Rasional : Pada awal
nadi cepat kuat karena peningkatan curah jantung, nadi dapat lemah atau lambat
karena hipotensi yang terus menerus, penurunan curah jantung dan vaso kontriksi
perifer.
4)
Kaji frukuensi pernafasan kedalaman dan kualitas.

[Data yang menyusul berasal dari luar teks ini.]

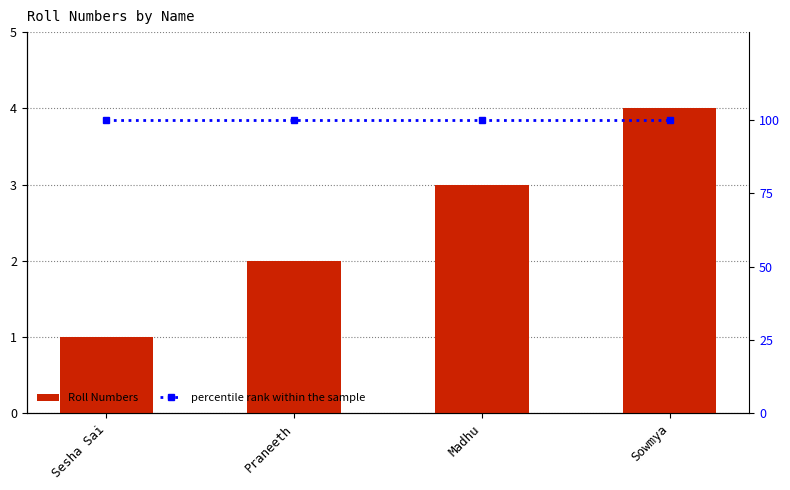

List the series in order of their peak value, lowest first.

Roll Numbers, percentile rank within the sample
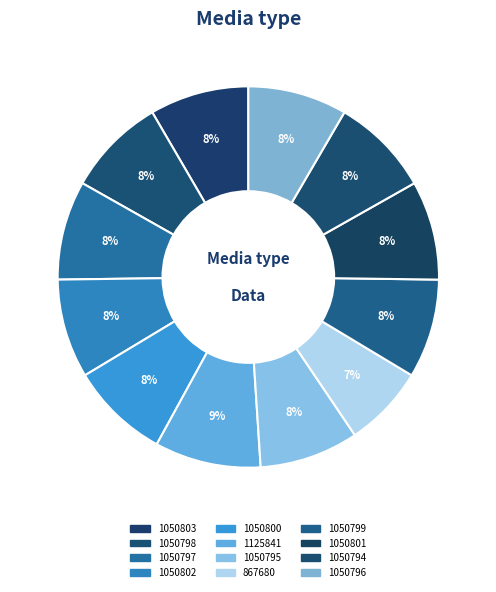

How many segments does this pie chart have?

12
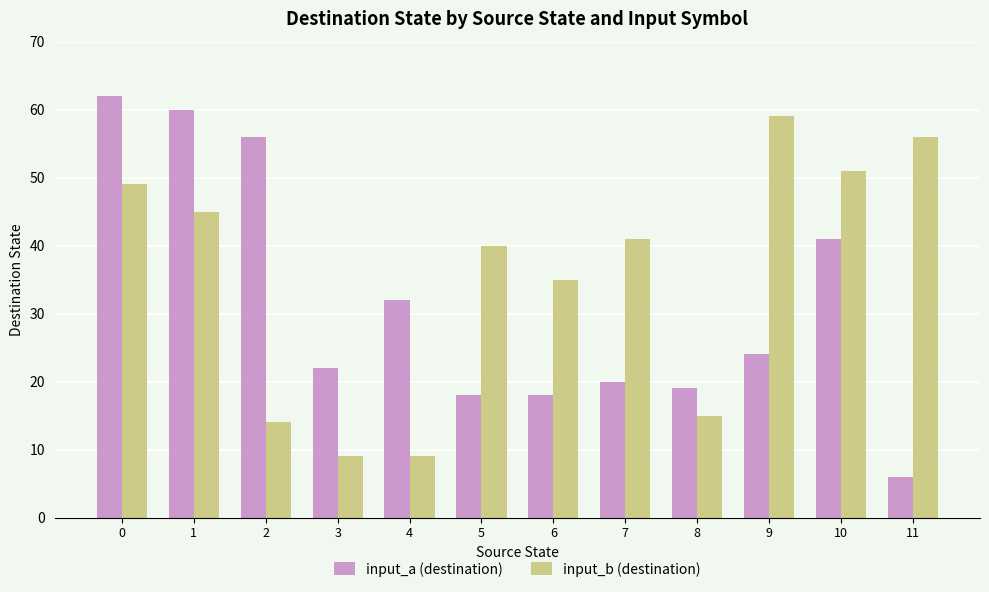

Which category has the lowest value across all series?

11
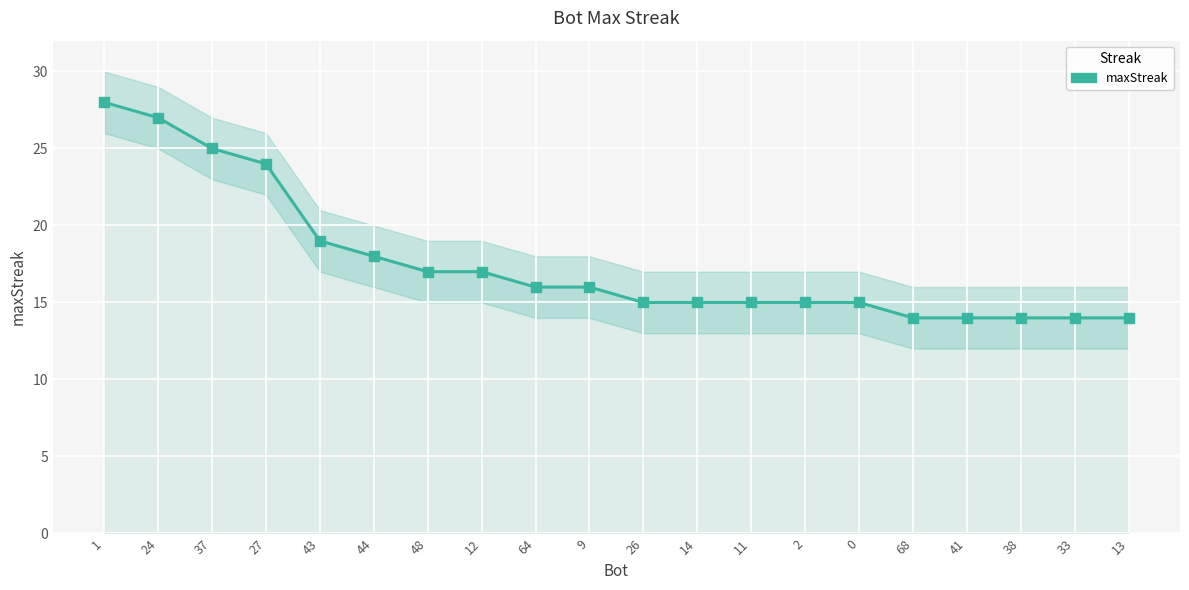

What is the ratio of the value at 26 to the value at 0?

1.0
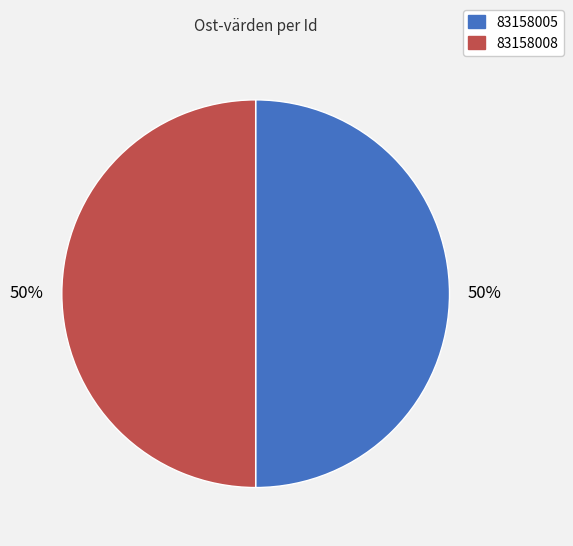

To the nearest percent, what is the average slice percentage?

50%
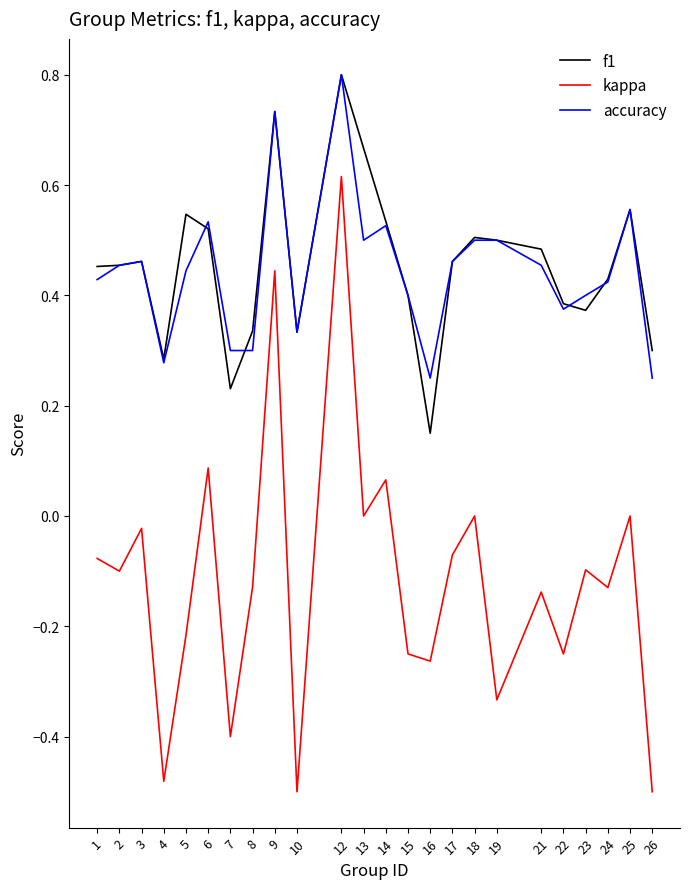

How many lines are shown in the chart?

3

Perhatikan dispnea berat. Rasional :
Peningkatan pernafasan terjadi sebagai respon terhadap efek-efek langsung dari
kuman pada pusat pernafasan. Pernafasan menjadi dangkal bila terjadi
insufisiensi pernafasan, menimbulkan resiko kegagalan pernafasan akut.
5)
Berikan cairan parenteral.
Rasional : Untuk
mempertahankan perfusi jaringan, sejumlah besar cairan mungkin dibutuhkan untuk
mendukung volume sirkulasi.
5.
Kurang pengetahuan mengenai penyakit, prognosis dan
kebutuhan pengobatan berhubungan dengan kurangnya pemajanan/ mengingat
kesalahasn interprestasi informasi, keterbatasan kognitif.
Tindakan/ intervensi:
1)
Tinjau proses penyakit dan harapan masa depan.
Rasional :
Memberikan pengetahuan dasar dimana pasien dapat membuat pilihan.
2)
Berikan informasi mengenai terapi obat - obatan,
interaksi obat, efek samping dan ketaatan terhadap program.
Rasional :
Meningkatkan pemahaman dan meningkatkan kerja sama dalam penyembuhan dan
mengurangi kambuhnya komplikasi.
3)
Diskusikan kebutuhan untuk pemasukan nutrisional yang
tepat dan seimbang. Rasional : Perlu
untuk penyembuhan optimal dan kesejahteraan umum.
4)
Dorong periode istirahat dan aktivitas yang terjadwal.
Rasional : Mencegah
pemenatan, penghematan energi dan meningkatkan penyembuhan.
5)
Tinjau perlunya kesehatan pribadi dan kebersihan
lingkungan.
Rasional : Membantu
mengontrol pemajanan lingkungan dengan mengurangi jumlah penyebab penyakit yang
ada.
6)
Identifikasi tanda dan gejala yang membutuhkan
evaluasi medis.
Rasional :
Pengenalan dini dari perkembangan / kambuhnya infeksi.
7)
Tekankan pentingnya terapi antibiotik sesuai
kebutuhan.
Rasional : Pengguaan
terhadap pencegahan terhadap infeksi.
DAFTAR
PUSTAKA
Nelson. 1999. Ilmu Kesehatan Anak.
Volume 2. edisi 15. EGC : Jakarta.
Pribadi, Wita dan Saleha Sungkar.
1994. Malaria. Fakultas Kedokteran UI : Jakarta.
Corwin, Elizabeth.J.2009.Buku saku patofisiologis.
EGC : Jakarta.
Doenges, Marilynn.E.1999. Rencana Asuhan
Keperawatan-Pedoman untuk Perencanaan Asuhan Perawatan Pasien. EGC : Jakarta.